T-Mobile also continues to rack up wireless broadband customers, encroaching on the territory of the big cable companies. Last quarter, T-Mobile gained 560,000 net new broadband customers and just announced an expansion of its 5G wireless broadband service in the Northeastern United States.

And now $60 billion for shareholders

Unlike other major telecommunications companies, T-Mobile does not pay a dividend, instead focusing on integrating Sprint, which requires an upfront investment, and paying down debt. However, on Thursday, T-Mobile released a Form 8-K announcing that its board had authorized a new $14 billion stock repurchase program.

Management previously announced a plan to disburse $60 billion in share buybacks from 2023 to 2025, but it appears the Sprint integration is ahead of plan and nearing its final stages, which will free up cash for redemption. So while the initial clearance, which lasts until next September, may be smaller than some thought, it also starts earlier. Assuming T-Mobile continues to earn net adds, its free cash flow should increase significantly.

The $14 billion represents 7.6% of T-Mobile’s current market capitalization at those prices, and the $60 billion three-year plan would represent about a third of its total market capitalization. Moreover, since Deutsche Telekom (DTEGY 4.46%) owns 48.4% of the shares of T-Mobile and Software bank (SFTB.Y 2.42%) owns another 3%, that $60 billion represents two-thirds of the float in T-Mobile’s publicly traded stock at those prices.

So if Deutsche Telekom and Softbank don’t sell, the elimination of so many stocks could send the stock price much higher — assuming T-Mobile’s operating performance remains that strong. So even though this telecommunications stock has been “defensive”, I still wouldn’t count any more gains as this new buyback goes into effect.

Look forward

Telecom and cable companies are each encroaching on the other’s turf these days, with traditional cable companies now offering mobile plans to bundle with their broadband and cable offerings, and 5G now opening up wireless broadband to telecommunications companies to tackle big cable.

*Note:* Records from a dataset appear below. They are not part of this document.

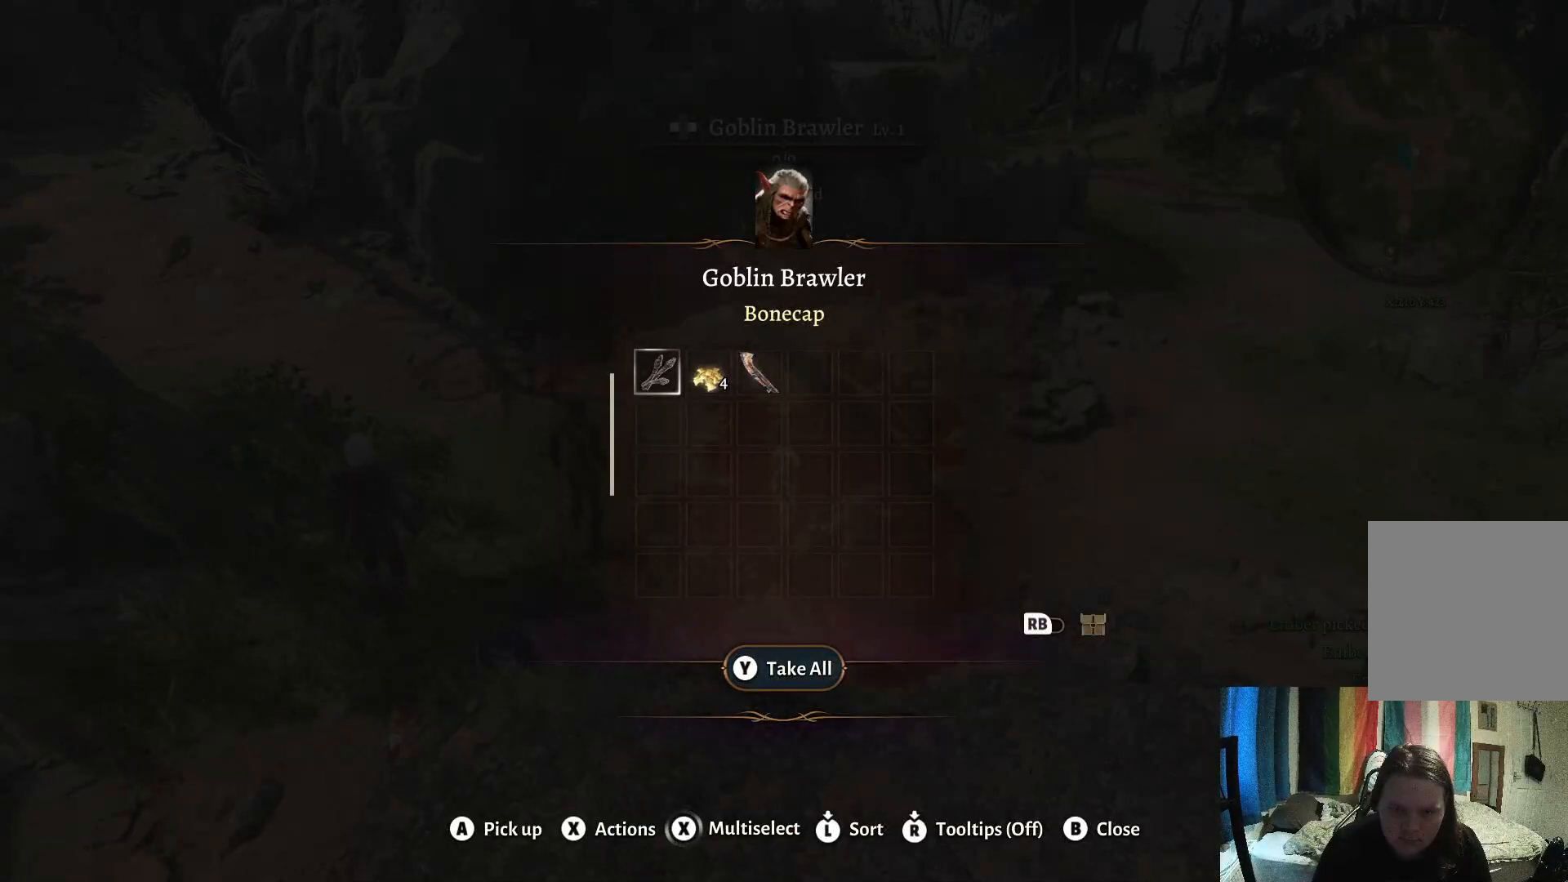
{"buttons": [], "left_stick": "up", "right_stick": "right", "events": [[50, "left_stick", "up"], [217, "right_stick", "right"]]}
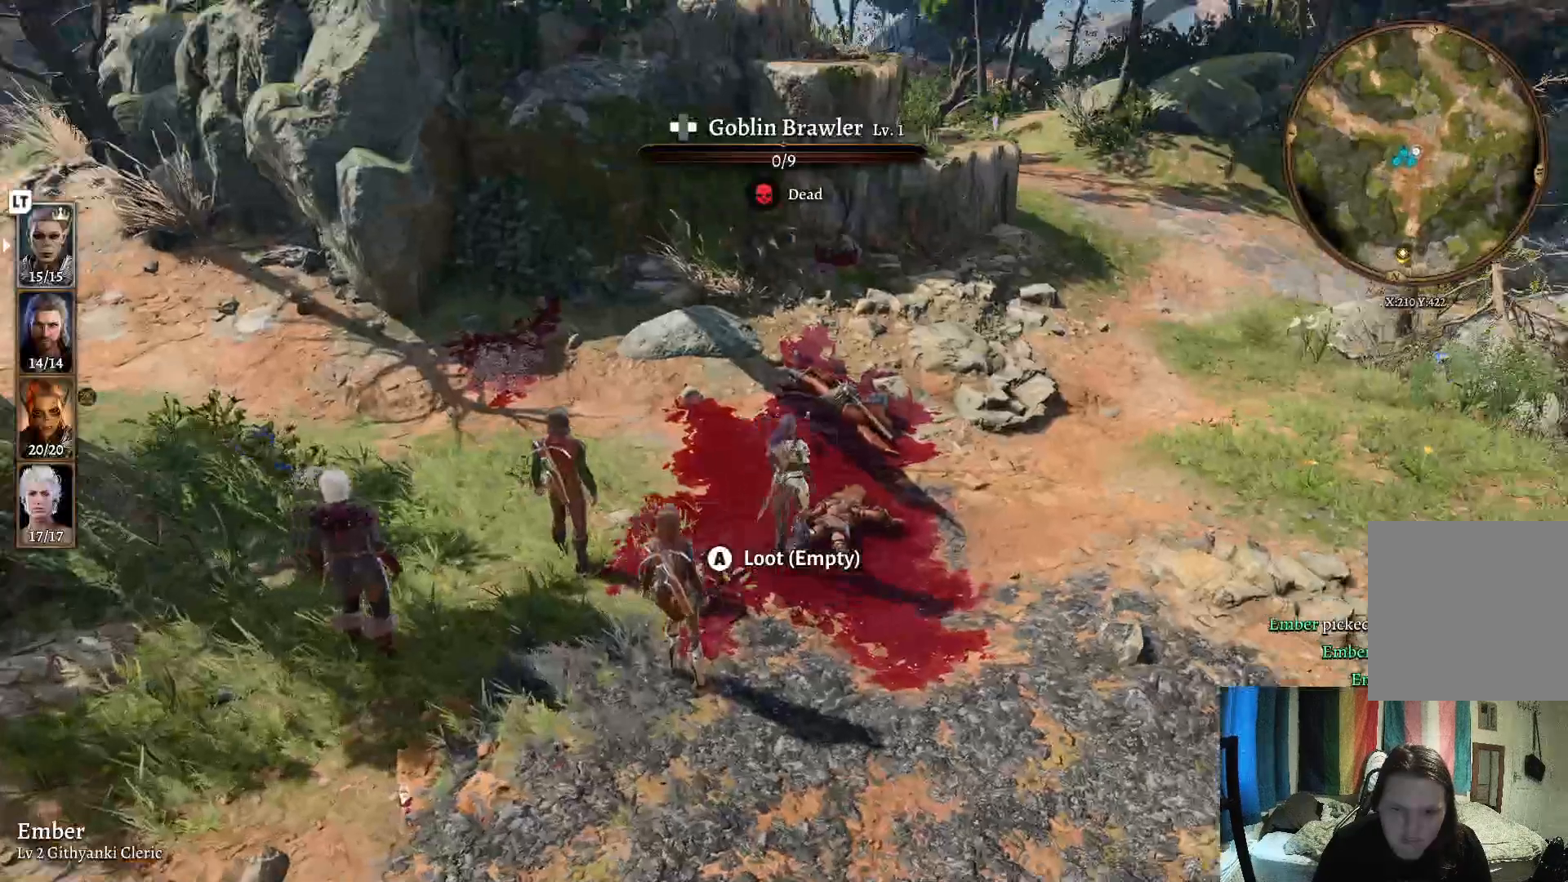
{"buttons": [], "left_stick": "up", "right_stick": "center", "events": [[67, "right_stick", "center"]]}
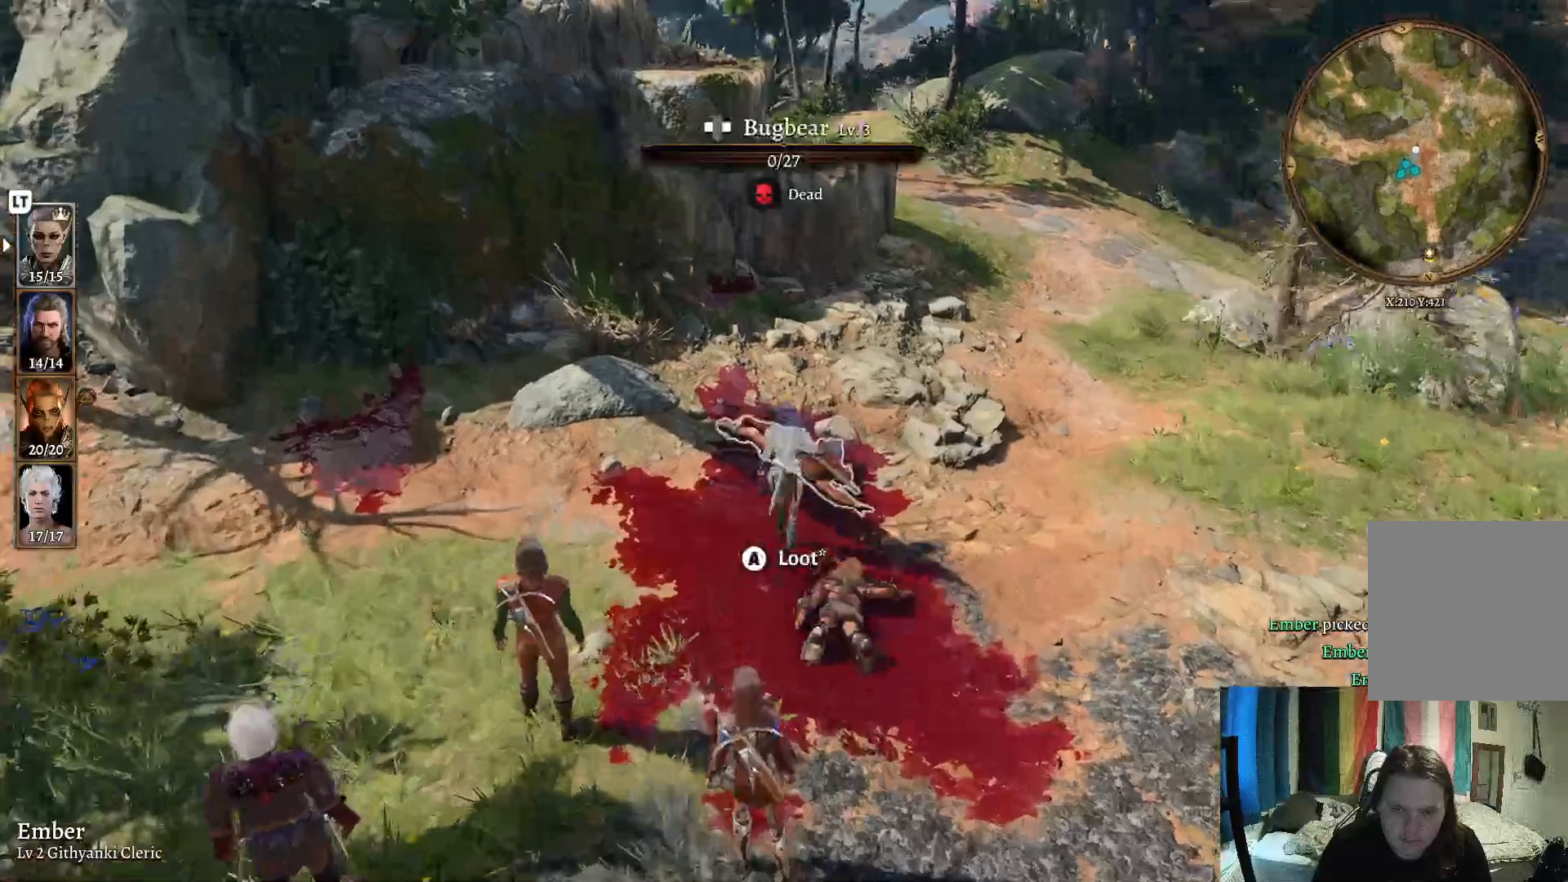
{"buttons": [], "left_stick": "center", "right_stick": "center", "events": [[83, "left_stick", "center"], [183, "A", "down"], [217, "A", "up"]]}
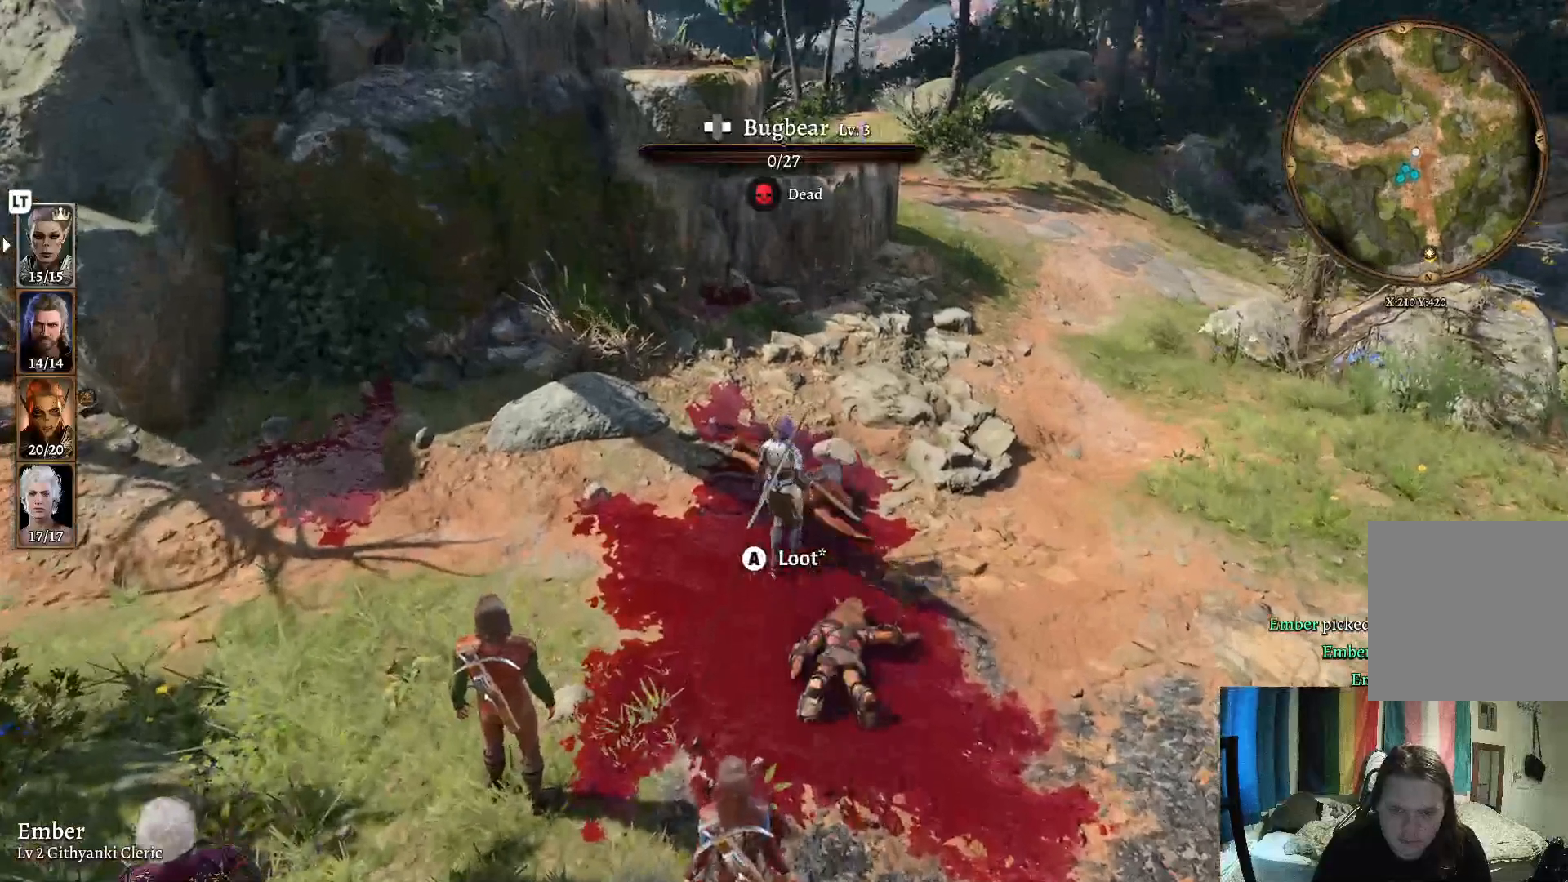
{"buttons": [], "left_stick": "center", "right_stick": "center", "events": []}
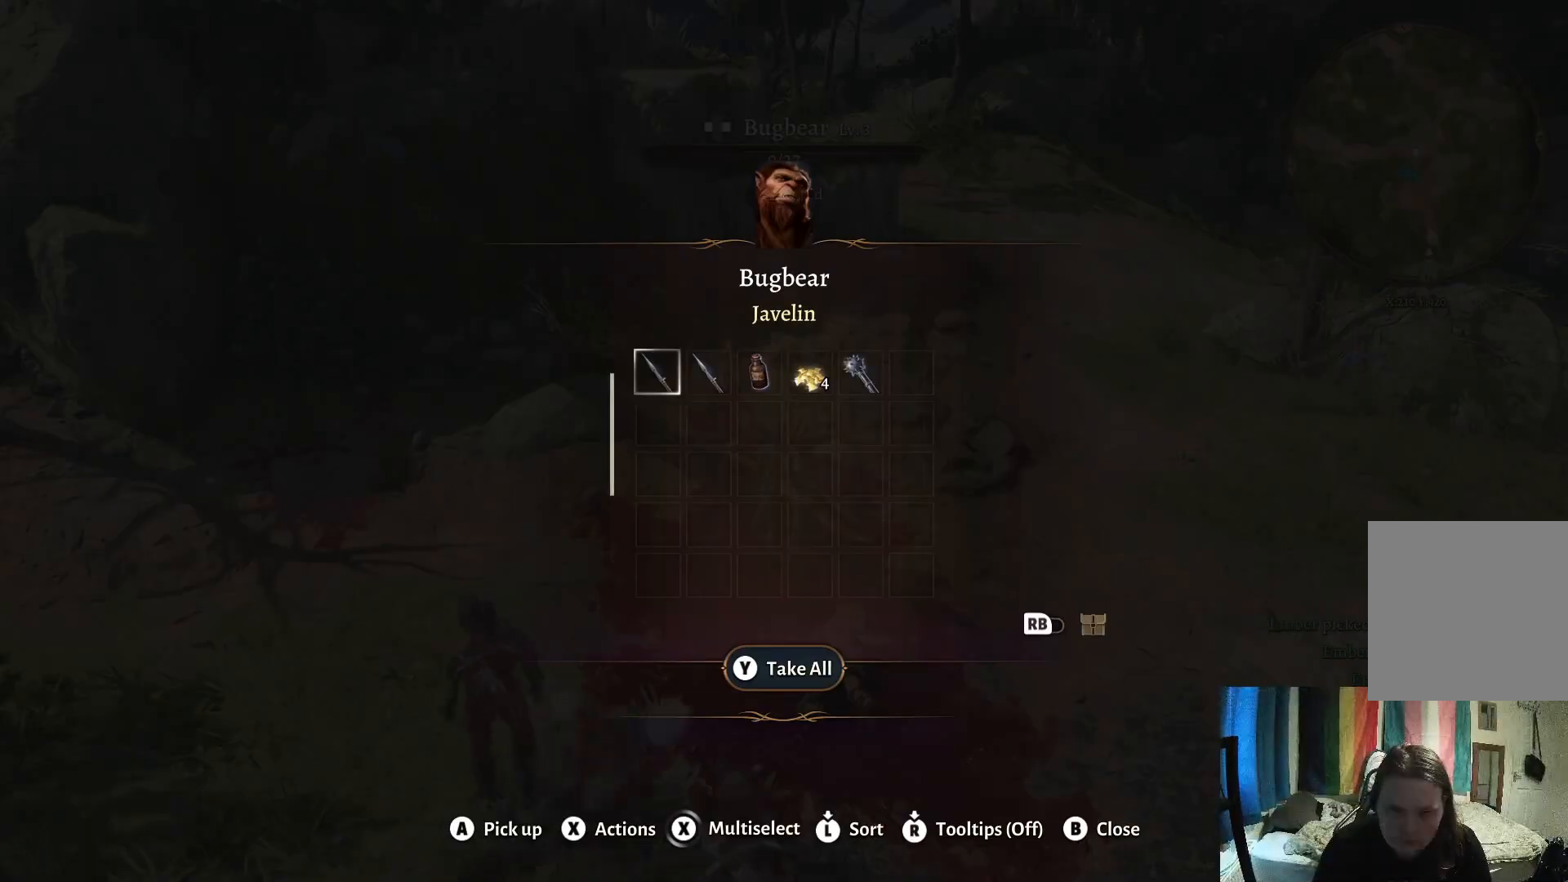
{"buttons": [], "left_stick": "center", "right_stick": "center", "events": [[283, "Y", "down"], [367, "Y", "up"]]}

With each sector encroaching on the territory of the other, it is difficult to know exactly who will win in this new competitive environment.

In the end, it will depend on the value. And with T-Mobile having nationwide coverage, a mid-band 5G lead over other carriers, combined with great pricing and other “Un-carrier” consumer benefits, T-Mobile looks like it could lead this race for a while. .

Despite its strong outperformance this year, it’s not too late to buy the T-Mobile story.

Billy Duberstein holds positions at T-Mobile US. The Motley Fool fills positions and recommends SoftBank Group Corp. Its clients may hold shares of the companies mentioned. The Motley Fool recommends Softbank Group, T-Mobile US and Verizon Communications. The Motley Fool has a disclosure policy.